The desktop I'm currently running it on is a brand new Windows 8 install with only PS3 and .NET 4.5 installed (and all Windows Update patches). No Visual Studio. No PowerShell profile.
$url = "http://www.icy-veins.com/restoration-shaman-wow-pve-healing-gear-loot-best-in-slot"
$response = (iwr $url).ParsedHtml
# Loop through the h2 tags
$response.body.getElementsByTagName("h2") | foreach {
# Get the table that comes after the heading
$slotTable = $_.nextSibling
# Grab the rows from the table, skipping the first row (column headers)

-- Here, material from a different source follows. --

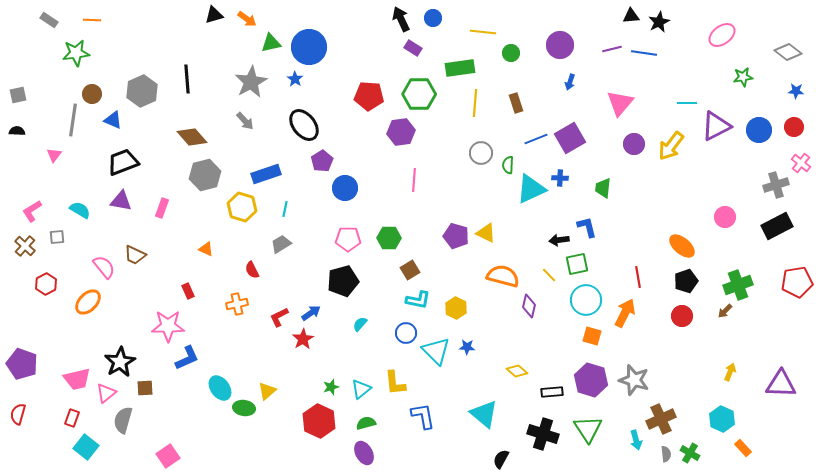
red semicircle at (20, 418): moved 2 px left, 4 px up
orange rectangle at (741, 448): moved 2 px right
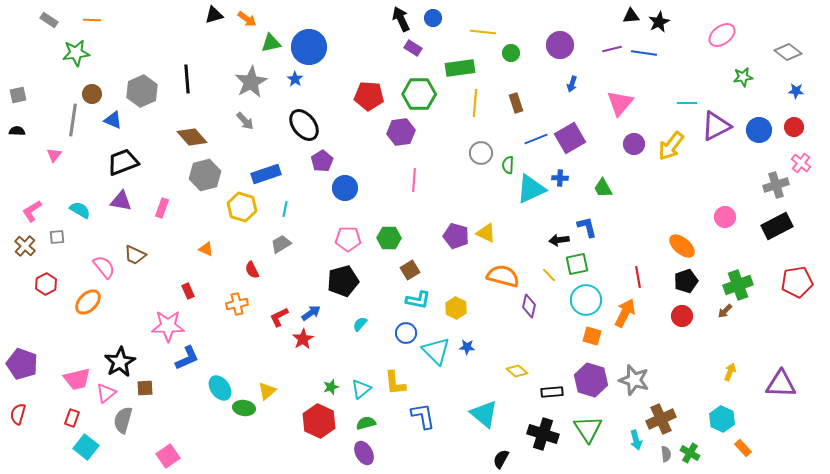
blue arrow at (570, 82): moved 2 px right, 2 px down
green trapezoid at (603, 188): rotated 35 degrees counterclockwise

measure-command { $rows = $slotTable.getElementsByTagName("tr") | select -Skip 1 } | select TotalMilliseconds
}
Results from my desktop (the work PC and slate give near identical results):
TotalMilliseconds
-----------------
1575.7633
2371.5566
1073.7552
2307.8844
1779.5518
1063.9977
1588.5112
1372.4927
1248.7245
1718.3555
3283.843
2931.1616
2557.8595
1230.5093
995.2934
However, some people in the Google+ PowerShell community reported results like this:
TotalMilliseconds
-----------------
76.9098
112.6745
56.6522
140.5845
84.9599
48.6669
79.9283
73.4511
94.0683
81.4443
147.809
139.2805
111.4078
56.3881
41.3386
I've tried both PowerShell ISE and a standard console, no difference. For the work being done, these times seem kinda excessive, and judging by the posts in the Google+ community, it can go quicker!